= Myrtle Houng On Yee =

(Australian businesswoman (1914-1997)

Myrtle Houng On Yee (born Fong Kim Lan, 鄺金蘭) (29 June 1914 - 24 November 1997) was a Chinese-Australian businesswoman and soft drink manufacturer from the Northern Territory.

She was a leader within the Darwin Chinese community and a matriarch of her family.

== Life in the Northern Territory ==
Yee was born in the Brocks Creek mining region of the Northern Territory and was the daughter of Chinese-born parents Fong Ding (鄺敬肇) and Wong See (黄氏) who worked as market gardeners and miners. She was the sixth child of nine and, soon after her birth, the family moved to Pine Creek.

In Pine Creek Yee attended school intermittently, due to the care of the younger children in her family, until the age of eleven when her father died and the family moved to Emungalan, in Katherine. There she started helping more with her families businesses, including helping her elder brother (George Lim) at his butchers shop and making flour deliveries by car. Cars were rare at this time and Yee was not legally allowed to drive, as she was only 13, but it appears to have the blessing of the local police sergeant.

In 1928, at the age of 15, it was reported with admiration in the Northern Territory Times that she had driven the dangerous roads between Katherine and Pine Creek, 92 km, to assist her mother who needed medical attention. They called these roads "the worst in Australia" and that although the journey took 14 hours she was able to make it without trouble and that the car was "without a scratch".

On 12 May 1930, at the age of 16, Yee married Charlie Houng On Yee (餘洪安) in a marriage that had been arranged for them. Charlie was also an Australian-born child of Chinese migrants. Their marriage, at the Kuo Ming Tang buildings in Darwin, was conducted by the Darwin branch of the Kuomintang. After their wedding they honeymooned in China, which included visiting Charlies mother in Taishan, for a year.

On their return, they lived with Selina Hassan in Darwin and they partnered with in her tailoring business. Soon after the couple also opened their own laundry business, known as ‘Charlie Houng On and Myrtle Laundry’ and Charlie also obtained a contract to sell Malvern Star bicycles; later, in 1940, Yee was the sole agent for this contract.

Between 1930 and 1940 Yee and Charlie had four sons, Ronald, Raymond, Ken and Maurice. Their first child Ronald was delivered by local midwife Jane Elizabeth Tye and Raymond by Selina Hassan but for her youngest children she delivered by herself and returned to work within an hour; going to a doctor was not considered and she believed that 'the show must go on'.

In 1941, along with her husband and two of her brothers, Ernest and William, Yee ran and did the mixing at the Darwin Aerated Water factory until, later that year, she was evacuated from Darwin in the lead up to the Bombing of Darwin. She left with her four sons on the SS Montoro, which was the last civilian ship to leave and, afterwards, her factory was requisitioned by the army until 1946.

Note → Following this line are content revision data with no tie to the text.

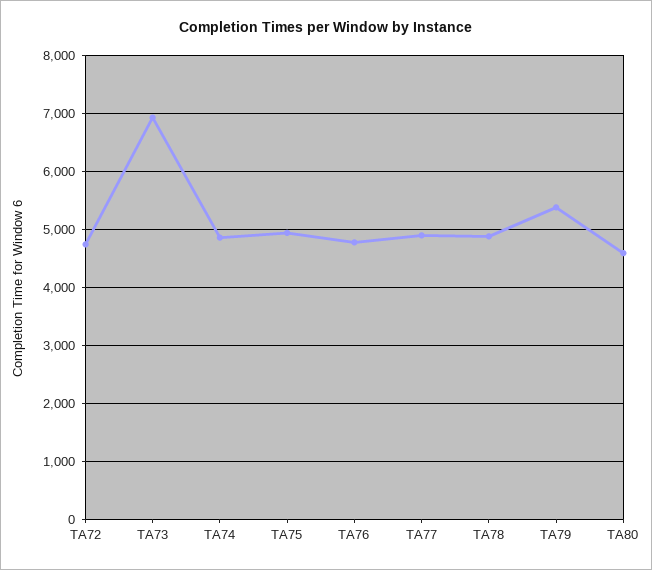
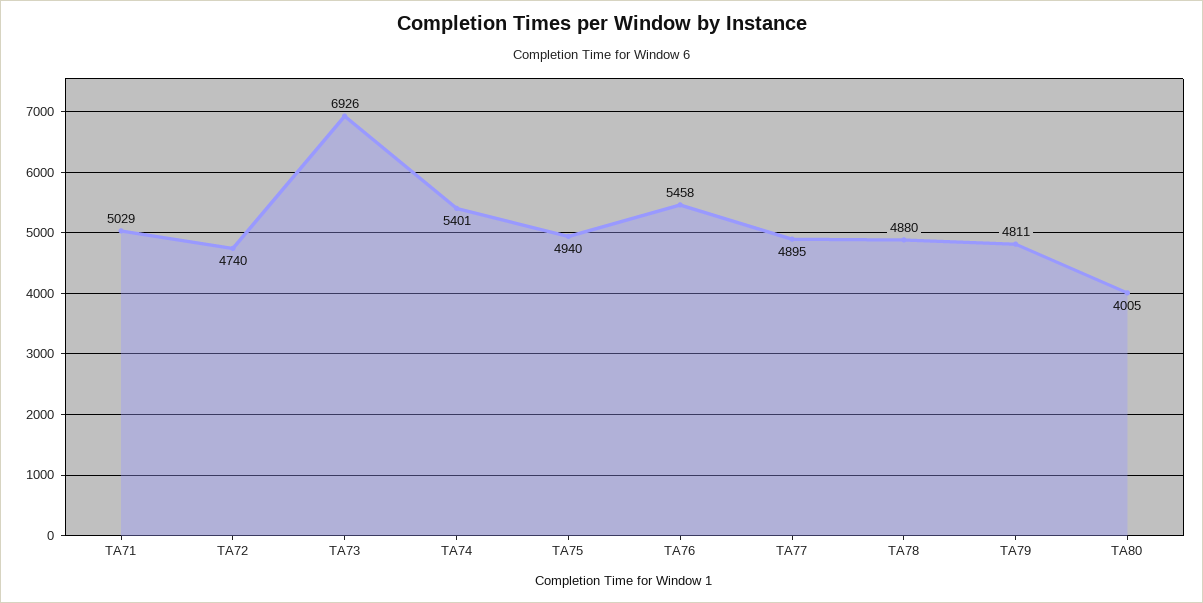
  {
    "TA72": 4740,
    "TA73": 6926,
-   "TA74": 4800,
+   "TA74": 5401,
    "TA75": 4940,
-   "TA76": 4800,
+   "TA76": 5458,
    "TA77": 4895,
    "TA78": 4880,
-   "TA79": 5400,
+   "TA79": 4811,
-   "TA80": 4600
+   "TA80": 4005,
+   "TA71": 5029
  }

Yee first settled in Brisbane, where she stayed with family, until Charlie was later evacuated and they went to live together in Sydney where they operated a market garden in Botany and later opened a fish and chip shop in Glebe.

In 1946 Yee and her family were able to return to Darwin and to their factory which they ran until around 1966 when she took a year long international holiday which included visiting Europe and the United States.

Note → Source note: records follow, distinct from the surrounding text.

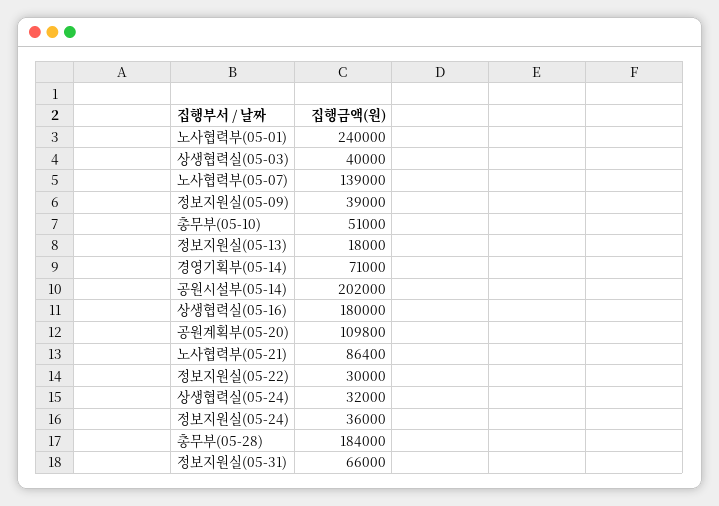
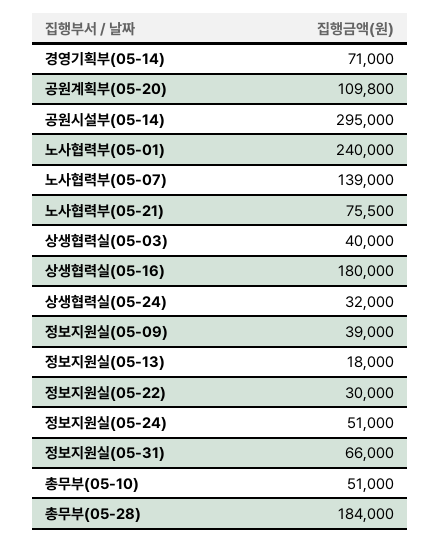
  {
    "노사협력부(05-01)": 240000,
    "상생협력실(05-03)": 40000,
    "노사협력부(05-07)": 139000,
    "정보지원실(05-09)": 39000,
    "총무부(05-10)": 51000,
    "정보지원실(05-13)": 18000,
    "경영기획부(05-14)": 71000,
-   "공원시설부(05-14)": 202000,
+   "공원시설부(05-14)": 295000,
    "상생협력실(05-16)": 180000,
    "공원계획부(05-20)": 109800,
-   "노사협력부(05-21)": 86400,
+   "노사협력부(05-21)": 75500,
    "정보지원실(05-22)": 30000,
    "상생협력실(05-24)": 32000,
-   "정보지원실(05-24)": 36000,
+   "정보지원실(05-24)": 51000,
    "총무부(05-28)": 184000,
    "정보지원실(05-31)": 66000
  }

In 1974, during Cyclone Tracy, Yee lost her home and many of their properties and were forced to sell much of it in order to re-establish themselves financially. During the worst of the cyclone Yee hid with her family in a bathroom for many hours and later called it ‘a nightmare … you couldn’t describe it'.

Yee died on 24 November 1997 in Darwin having survived her husband by one year.

== Oral history ==
Yee, alongside her husband, recorded an oral history with Library & Archives NT in 1981.